There are many definitions for Flight Data Monitoring (FDM). To some, it means capturing aircraft data while inflight for later analysis to investigate anomalies and events to augment a safety management program (SMS). For others it is a means to identify trends in operational procedures that can be improved for greater efficiencies. Still, others define flight data monitoring (FDM) as a means to create a proactive Maintenance Operations Quality Assurance (MOQA) program, finding problems before they happen. At its core, Flight Data Monitoring (FDM) is the capture and analysis of aircraft data to produce reports that allow managers of safety, flight, and maintenance operations to identify trends, investigate anomalies and improve overall performance in each area. Simply put, Flight Data Monitoring (FDM) is the proactive use of recorded flight data from routine operations to improve aviation safety, flight and maintenance operations.

Flight Data Monitoring (FDM)


At its inception, FDM was mainly a means to capture and analyze events that would lead to safer flight operations allowing safety managers the ability to identify trends and fully investigate the circumstances behind events flagged. Using the same parameters monitored under the safety programs and improvements to the data capture technology, the use of FDM data has evolved into a practice that benefits managers in the flight operations and maintenance areas of a fleet operator as well. Today, the tools used in a comprehensive FDM program affect the operational efficiencies across the entire spectrum of business intelligence used to run a successful aviation organization.

In addition to operational efficiencies, the FDM data can be used for more detailed training programs.


The typical aircraft installation consists of a Flight Data Recording (FDR) device that is connected to the aircraft’s avionics subsystems, GPS and satellite antennas, and an optional Wi-Fi or 3G/4G modem. These recorders record all flight parameters to an internal fault tolerant storage at a typical sample rate of 1Hz. These devices are able to detect and transmit a subset of critical FDM exceedance events in real time. Some manufacturers offer multiple ways to download data on a global basis. Airborne connectivity is through the satellite network and when the aircraft is on the ground, the data is transmitted via Wi-Fi or 3G/4G connectivity for bulk transfer of FDM data to FDM servers.


A key part of an FDM program is to define a safety, flight operations and maintenance operations quality assurance (Safety Management System (SMS), Flight Operations Quality Assurance (FOQA) and Maintenance Operations Quality Assurance (MOQA)) event set. The goal is to define an event list that will provide meaningful and consistent FDM data across the customer’s fleet of aircraft and meet their specific operational requirements. This may include a considerable variety of airframes, some of which can provide much more FDM data than others. The optimal approach in this case is to define a core event set that can reasonably be implemented on all aircraft and event supersets as appropriate for aircraft with better instrumentation.

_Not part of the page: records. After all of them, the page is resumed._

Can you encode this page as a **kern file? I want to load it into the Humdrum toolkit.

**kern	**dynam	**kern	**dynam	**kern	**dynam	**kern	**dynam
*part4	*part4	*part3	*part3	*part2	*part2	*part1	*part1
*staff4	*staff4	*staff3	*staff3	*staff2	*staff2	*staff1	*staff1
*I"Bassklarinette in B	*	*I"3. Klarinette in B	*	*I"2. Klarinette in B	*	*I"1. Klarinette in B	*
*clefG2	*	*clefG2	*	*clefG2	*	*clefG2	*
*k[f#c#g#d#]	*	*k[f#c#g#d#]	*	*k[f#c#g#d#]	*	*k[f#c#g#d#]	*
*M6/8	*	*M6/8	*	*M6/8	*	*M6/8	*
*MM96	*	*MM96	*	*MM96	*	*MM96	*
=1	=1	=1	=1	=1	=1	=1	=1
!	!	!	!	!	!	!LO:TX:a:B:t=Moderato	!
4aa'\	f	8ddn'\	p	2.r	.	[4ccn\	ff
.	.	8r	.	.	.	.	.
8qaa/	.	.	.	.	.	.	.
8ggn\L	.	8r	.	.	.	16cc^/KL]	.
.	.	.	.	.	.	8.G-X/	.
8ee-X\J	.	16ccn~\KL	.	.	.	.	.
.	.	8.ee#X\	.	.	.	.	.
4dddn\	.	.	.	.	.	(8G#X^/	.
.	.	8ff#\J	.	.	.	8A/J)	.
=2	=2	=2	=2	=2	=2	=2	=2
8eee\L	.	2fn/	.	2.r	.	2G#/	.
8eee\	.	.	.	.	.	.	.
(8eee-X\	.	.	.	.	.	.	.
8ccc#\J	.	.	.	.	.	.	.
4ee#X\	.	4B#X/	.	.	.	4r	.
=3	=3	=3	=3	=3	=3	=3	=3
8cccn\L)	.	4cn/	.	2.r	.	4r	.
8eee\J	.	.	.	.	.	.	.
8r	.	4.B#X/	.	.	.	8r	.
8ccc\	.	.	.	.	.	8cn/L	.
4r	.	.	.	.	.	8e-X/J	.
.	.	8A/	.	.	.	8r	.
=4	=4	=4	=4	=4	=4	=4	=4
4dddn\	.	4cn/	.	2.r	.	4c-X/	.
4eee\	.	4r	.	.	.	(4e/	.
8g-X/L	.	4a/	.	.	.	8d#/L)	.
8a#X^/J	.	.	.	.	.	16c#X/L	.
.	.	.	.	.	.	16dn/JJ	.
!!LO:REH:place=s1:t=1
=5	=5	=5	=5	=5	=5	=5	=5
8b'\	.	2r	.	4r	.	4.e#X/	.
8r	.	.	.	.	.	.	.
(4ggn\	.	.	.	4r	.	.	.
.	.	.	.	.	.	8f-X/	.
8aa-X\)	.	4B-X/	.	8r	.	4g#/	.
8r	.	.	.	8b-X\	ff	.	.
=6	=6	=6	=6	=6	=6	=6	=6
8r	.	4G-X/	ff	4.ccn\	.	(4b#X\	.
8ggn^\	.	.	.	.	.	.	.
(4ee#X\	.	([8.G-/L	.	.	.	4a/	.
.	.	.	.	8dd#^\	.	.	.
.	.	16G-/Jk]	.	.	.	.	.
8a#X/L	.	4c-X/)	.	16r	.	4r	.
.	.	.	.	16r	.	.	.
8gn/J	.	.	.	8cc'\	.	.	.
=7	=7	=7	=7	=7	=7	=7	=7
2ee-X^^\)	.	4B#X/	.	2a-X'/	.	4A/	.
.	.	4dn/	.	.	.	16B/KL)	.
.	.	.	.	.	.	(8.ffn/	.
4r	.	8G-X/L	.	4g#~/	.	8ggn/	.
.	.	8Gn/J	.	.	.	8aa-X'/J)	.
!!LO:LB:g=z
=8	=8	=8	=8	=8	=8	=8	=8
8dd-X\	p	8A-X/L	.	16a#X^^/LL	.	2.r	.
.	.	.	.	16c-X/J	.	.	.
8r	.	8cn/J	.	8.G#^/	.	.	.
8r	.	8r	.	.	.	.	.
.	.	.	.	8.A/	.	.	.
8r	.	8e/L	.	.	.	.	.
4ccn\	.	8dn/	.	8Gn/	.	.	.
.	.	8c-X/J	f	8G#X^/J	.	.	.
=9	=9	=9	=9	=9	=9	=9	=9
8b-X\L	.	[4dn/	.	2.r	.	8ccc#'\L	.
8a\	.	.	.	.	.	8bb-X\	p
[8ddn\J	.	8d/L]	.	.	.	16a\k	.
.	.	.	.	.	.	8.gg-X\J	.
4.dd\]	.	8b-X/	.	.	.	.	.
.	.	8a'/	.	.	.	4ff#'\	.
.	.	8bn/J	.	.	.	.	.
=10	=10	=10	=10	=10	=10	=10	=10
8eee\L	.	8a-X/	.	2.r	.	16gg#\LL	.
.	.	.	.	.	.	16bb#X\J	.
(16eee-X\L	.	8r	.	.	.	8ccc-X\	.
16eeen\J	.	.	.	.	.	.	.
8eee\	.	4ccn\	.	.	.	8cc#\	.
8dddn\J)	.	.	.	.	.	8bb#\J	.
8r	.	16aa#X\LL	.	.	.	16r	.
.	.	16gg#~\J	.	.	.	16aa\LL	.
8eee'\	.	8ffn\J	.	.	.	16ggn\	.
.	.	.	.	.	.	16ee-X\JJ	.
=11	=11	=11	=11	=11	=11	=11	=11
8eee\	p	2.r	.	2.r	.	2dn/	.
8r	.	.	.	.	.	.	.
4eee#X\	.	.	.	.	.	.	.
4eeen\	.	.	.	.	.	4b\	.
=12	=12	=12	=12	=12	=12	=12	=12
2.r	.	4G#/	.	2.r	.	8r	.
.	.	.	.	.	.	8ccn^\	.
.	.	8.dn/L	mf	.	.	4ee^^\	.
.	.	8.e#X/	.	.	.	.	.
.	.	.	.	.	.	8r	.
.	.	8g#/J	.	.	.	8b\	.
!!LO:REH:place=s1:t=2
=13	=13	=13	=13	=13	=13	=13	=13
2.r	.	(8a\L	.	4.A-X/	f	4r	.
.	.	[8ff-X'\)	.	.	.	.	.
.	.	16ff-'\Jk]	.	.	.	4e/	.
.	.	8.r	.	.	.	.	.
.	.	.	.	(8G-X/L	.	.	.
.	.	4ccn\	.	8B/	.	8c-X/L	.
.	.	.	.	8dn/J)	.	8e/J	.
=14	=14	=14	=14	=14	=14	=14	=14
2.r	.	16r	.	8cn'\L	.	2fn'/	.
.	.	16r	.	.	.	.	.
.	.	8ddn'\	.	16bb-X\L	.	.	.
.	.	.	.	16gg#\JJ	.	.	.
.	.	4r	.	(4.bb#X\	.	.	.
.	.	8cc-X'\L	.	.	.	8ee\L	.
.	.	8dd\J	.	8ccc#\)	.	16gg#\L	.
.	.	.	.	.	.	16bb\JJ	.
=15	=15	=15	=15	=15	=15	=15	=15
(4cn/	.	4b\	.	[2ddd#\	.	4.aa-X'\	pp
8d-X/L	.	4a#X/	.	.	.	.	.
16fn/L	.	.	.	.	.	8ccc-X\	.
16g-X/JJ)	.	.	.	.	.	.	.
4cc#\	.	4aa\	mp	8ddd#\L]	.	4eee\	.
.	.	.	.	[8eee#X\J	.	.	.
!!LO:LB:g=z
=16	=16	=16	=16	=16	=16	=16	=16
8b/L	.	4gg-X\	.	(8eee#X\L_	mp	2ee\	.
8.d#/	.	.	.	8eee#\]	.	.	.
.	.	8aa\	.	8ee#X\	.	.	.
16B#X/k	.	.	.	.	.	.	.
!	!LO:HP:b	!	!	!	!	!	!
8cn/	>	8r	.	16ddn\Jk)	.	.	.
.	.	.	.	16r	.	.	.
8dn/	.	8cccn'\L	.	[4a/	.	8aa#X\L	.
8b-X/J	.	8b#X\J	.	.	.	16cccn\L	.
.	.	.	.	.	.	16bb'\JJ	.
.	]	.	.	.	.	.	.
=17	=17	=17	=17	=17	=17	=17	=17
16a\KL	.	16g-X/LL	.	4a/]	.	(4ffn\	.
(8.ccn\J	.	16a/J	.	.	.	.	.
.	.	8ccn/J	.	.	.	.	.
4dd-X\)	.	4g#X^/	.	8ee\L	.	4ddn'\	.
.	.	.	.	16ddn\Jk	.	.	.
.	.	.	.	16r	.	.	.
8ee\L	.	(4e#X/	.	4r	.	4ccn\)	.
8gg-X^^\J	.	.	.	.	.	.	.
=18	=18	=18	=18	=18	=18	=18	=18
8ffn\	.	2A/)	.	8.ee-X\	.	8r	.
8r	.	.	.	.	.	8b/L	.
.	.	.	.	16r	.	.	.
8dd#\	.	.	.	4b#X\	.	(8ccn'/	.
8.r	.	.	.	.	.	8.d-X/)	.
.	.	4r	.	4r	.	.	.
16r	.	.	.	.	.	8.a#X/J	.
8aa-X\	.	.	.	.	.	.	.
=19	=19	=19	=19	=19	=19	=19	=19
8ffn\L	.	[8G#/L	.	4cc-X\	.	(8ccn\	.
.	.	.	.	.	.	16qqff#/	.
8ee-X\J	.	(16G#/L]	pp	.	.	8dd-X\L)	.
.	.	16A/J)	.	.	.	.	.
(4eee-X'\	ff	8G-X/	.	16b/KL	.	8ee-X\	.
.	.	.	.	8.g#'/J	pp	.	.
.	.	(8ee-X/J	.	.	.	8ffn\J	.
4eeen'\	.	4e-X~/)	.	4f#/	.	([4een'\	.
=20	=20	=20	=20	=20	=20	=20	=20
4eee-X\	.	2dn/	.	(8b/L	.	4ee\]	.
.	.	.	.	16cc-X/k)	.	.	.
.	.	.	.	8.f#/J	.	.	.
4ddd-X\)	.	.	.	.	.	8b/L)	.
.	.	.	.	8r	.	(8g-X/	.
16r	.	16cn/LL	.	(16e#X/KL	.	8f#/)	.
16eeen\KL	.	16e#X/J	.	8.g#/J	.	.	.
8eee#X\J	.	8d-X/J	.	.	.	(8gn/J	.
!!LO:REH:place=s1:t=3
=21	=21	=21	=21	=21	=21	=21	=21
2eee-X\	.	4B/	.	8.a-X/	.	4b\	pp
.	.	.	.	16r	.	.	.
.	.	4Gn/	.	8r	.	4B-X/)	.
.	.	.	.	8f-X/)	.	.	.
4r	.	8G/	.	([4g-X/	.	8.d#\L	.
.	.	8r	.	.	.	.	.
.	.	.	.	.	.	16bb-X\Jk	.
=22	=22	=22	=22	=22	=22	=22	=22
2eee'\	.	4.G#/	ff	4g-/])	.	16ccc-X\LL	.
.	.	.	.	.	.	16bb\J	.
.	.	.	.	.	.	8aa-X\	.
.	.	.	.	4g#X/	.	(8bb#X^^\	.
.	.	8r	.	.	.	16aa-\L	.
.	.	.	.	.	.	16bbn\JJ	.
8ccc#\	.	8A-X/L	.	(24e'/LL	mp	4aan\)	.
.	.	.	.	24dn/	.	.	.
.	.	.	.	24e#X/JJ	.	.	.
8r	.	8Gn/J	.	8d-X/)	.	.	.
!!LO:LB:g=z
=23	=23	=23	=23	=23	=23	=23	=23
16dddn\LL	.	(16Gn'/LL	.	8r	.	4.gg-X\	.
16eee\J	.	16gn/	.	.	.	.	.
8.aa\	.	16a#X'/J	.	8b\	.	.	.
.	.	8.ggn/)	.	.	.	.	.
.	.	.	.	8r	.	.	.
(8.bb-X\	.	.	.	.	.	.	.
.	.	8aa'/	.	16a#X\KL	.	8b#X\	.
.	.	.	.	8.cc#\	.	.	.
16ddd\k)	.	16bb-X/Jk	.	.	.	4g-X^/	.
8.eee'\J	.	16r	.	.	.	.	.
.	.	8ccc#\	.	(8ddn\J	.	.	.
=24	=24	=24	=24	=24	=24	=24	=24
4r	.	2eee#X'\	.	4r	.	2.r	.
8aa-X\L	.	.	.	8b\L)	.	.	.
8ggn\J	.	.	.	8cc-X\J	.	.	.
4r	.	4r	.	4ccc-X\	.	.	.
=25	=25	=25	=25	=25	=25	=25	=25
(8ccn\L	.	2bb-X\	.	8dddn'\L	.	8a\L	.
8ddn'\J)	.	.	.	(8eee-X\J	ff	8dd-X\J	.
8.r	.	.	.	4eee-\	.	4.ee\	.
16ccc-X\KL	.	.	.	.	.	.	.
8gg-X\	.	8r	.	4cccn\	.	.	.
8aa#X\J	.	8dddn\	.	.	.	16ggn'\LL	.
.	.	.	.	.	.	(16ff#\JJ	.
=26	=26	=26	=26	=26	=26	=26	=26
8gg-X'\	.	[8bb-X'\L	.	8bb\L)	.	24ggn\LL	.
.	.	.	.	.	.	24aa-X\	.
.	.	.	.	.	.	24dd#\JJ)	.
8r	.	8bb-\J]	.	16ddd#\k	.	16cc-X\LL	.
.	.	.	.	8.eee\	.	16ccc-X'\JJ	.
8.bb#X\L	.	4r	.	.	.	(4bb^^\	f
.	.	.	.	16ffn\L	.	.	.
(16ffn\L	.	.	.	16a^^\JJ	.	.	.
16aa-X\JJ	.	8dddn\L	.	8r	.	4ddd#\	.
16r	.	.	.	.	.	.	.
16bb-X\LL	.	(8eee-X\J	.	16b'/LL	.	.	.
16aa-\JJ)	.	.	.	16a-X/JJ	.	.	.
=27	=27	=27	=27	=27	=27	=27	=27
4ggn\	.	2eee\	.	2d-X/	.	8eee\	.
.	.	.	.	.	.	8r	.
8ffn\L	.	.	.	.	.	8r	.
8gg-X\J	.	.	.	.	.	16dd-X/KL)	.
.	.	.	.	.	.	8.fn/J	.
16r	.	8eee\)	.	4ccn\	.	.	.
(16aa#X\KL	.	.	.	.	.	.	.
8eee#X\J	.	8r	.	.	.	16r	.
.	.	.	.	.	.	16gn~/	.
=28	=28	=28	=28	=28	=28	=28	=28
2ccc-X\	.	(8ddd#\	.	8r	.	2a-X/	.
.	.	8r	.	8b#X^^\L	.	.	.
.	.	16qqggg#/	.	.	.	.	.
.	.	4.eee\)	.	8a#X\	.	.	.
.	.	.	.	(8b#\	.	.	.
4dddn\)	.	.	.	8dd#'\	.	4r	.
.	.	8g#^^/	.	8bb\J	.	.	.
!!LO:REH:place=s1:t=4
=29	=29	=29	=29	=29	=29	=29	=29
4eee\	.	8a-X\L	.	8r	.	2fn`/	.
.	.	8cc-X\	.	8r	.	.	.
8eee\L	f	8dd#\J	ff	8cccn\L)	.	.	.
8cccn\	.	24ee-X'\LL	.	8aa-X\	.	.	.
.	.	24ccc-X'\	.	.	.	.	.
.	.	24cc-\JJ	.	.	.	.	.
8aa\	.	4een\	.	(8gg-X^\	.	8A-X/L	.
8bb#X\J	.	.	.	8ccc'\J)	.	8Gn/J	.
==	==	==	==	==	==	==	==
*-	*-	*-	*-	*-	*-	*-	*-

Experience tells us that when implementing an FDM program for the first time, a fleet operator may be overwhelmed by the complexity of a large event set and interpreting huge amounts of FDM data. To facilitate sorting through this data and putting it into a useful set of reports, fleet operators often use flight analysis tools that sort through and report the data, putting it into a format that is pertinent to the appropriate business unit, i.e. SMS, FOQA/MOQA. Even with powerful flight analysis tools, it takes time to refine and tune the event set to meet the needs of flight operations. It is highly recommended to implement the core event set first and supplementing that once the FDM program is up and running.


Event definitions dictate the parameters that must be acquired from the aircraft. In general, we strive to record raw data and convert it at a later date to support audits from the FAA, EASA, Transport Canada and others. FDM system installations use the aircraft’s existing digital avionics as a source of parameter data: FDAU, FDR, FMS, GPS, etc. They use digital instrumentation whenever possible to avoid ambiguity or inconsistency between the data the aircraft operator sees and what data is recorded. This also minimizes maintenance costs by relying on the aircraft’s avionics calibrations for accurate data.

Since many aircraft of the same type are equipped with different avionics equipment, parameter sets may vary even on the same airframe e.g. parameters available from the FDR often depend on the equipment vendor or revision. A thorough review of aircraft equipment lists will confirm the parameters that can be obtained for each aircraft. In the case of older or less sophisticated aircraft, implementing the core event set may require additional sensors to be installed, such as fuel flow sensors, air data computer, flap sensors etc.


The core objective of the FDM program is to facilitate the free flow of flight data information across all fleet operators’ business units, SMS/FOQA/MOQA. Additional benefits include reduction of costs by increasing operational efficiency and reducing aircraft downtime and maintenance.